Vorig jaar had zijn bedrijf 92 procent omzetverlies. Als de opleving uitblijft verwacht hij dit jaar ‘80 tot 90 procent’ minder omzet. Spaargaren: ,,In een redelijk seizoen heb ik 150 tot 160 vaardagen. Dit jaar had ik er 10, hopelijk komen er nog 40 bij.”
Toch is voor pessimisme weinig ruimte bij Slurink en Spaargaren. Ze verwijzen naar Pampus. Voor het eiland vroegen een jaar geleden zo’n 150 van de 400 schippers aandacht voor hun penibele situatie. Het protest leverde niet alleen een noodfonds van 15 miljoen euro op, wat de schippers naast de algemene steunmaatregelen meer lucht verschaft. ,,Ook het besef dat je samen iets kunt bereiken”, zegt Spaargaren. Slurink: ,,Terwijl het eigenlijk allemaal aparte ondernemingen bij verschillende kantoren zijn.”
Vooral Duitse klanten
Dat gevoel wil de sector benutten met de oprichting van de Stichting Promotie Hollandsche Zeilvloot. Slurink zit in het bestuur, Spaargaren in de deelnemersraad. ,,Wij willen onze liefde en passie laten zien voor de schepen die niet verloren mogen gaan”, aldus Spaargaren. ,,Als hier in Kampen een café failliet gaat, dan volgt een overname of wordt het een woonhuis. Ga ik failliet, dan neemt niemand het schip over.”
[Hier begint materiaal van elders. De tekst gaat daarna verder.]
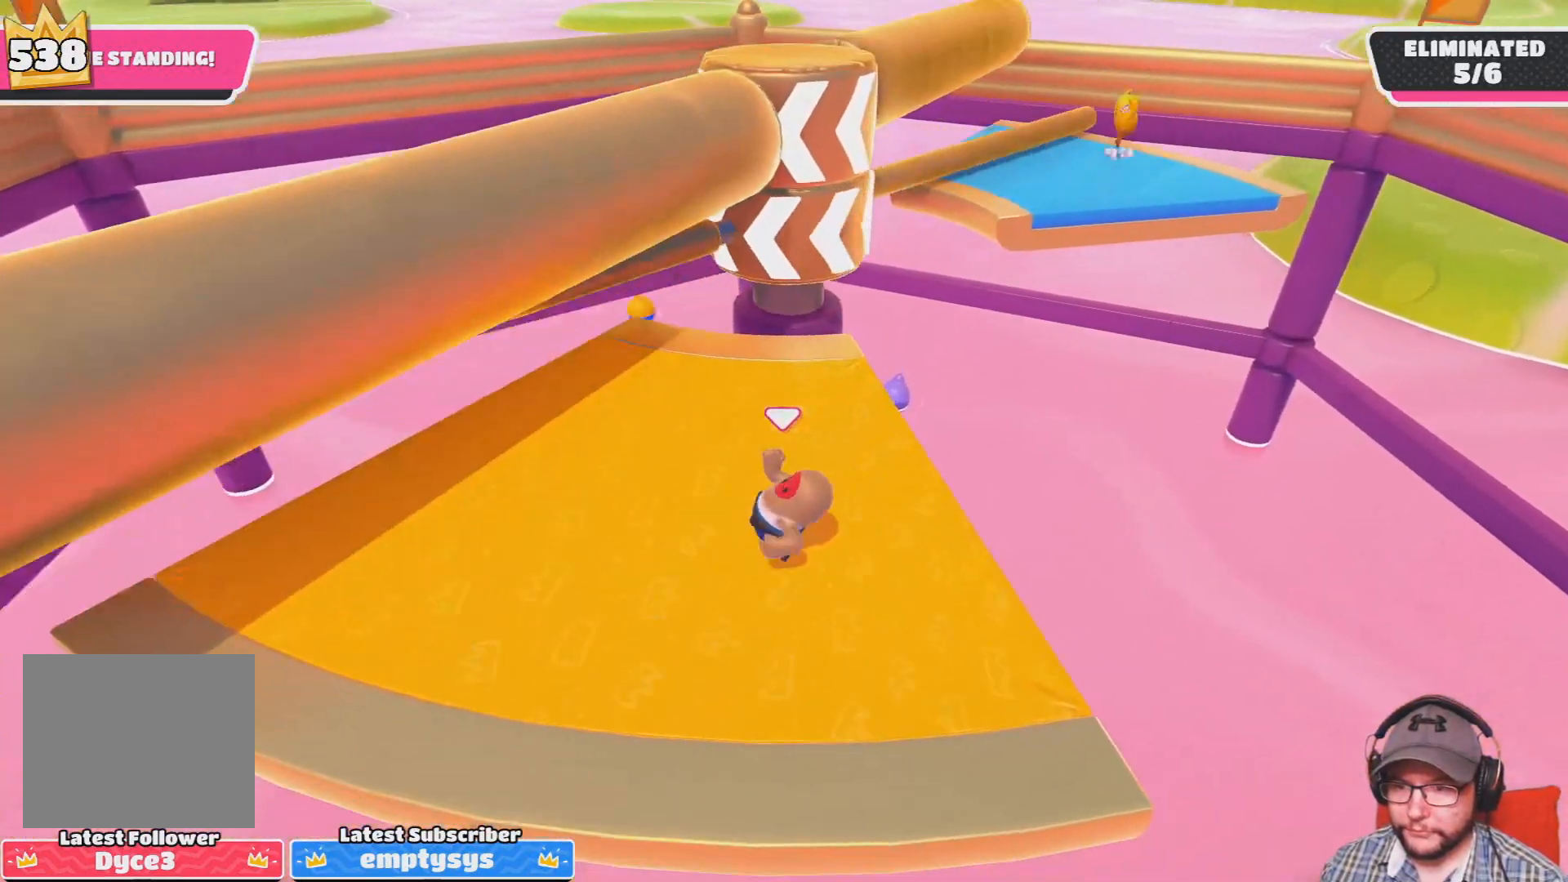
{"buttons": [], "left_stick": "center", "right_stick": "center", "events": []}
Wat steekt is de onbekendheid in eigen land, zegt Slurink. Zo is 80 procent van de klanten Duits. De stichting wil meer Nederlandse klanten op de schepen tijdens korte en lange tochten. ,,De interesse en latente behoefte zijn er. Dat laten evenementen als Sail Amsterdam en Sail Kampen zien. Toch komen mensen niet varen, terwijl de schepen in hun achtertuin liggen. Waar de impopulariteit zit? Alles wat van ver komt is altijd aantrekkelijker.”
Betere binding
Om Nederlanders aan boord te krijgen zet de stichting in op een betere binding tussen steden als Kampen en Lelystad, de bewoners en de schepen. ,,Mensen hebben geen idee wat het is om aan boord te zijn. De verwondering en de beleving als we onder zeil varen, de samenwerking in groepsverband…”, schetst Spaargaren. Slurink vult aan: ,,Het is een vorm van slow travel, gewoon in eigen land.”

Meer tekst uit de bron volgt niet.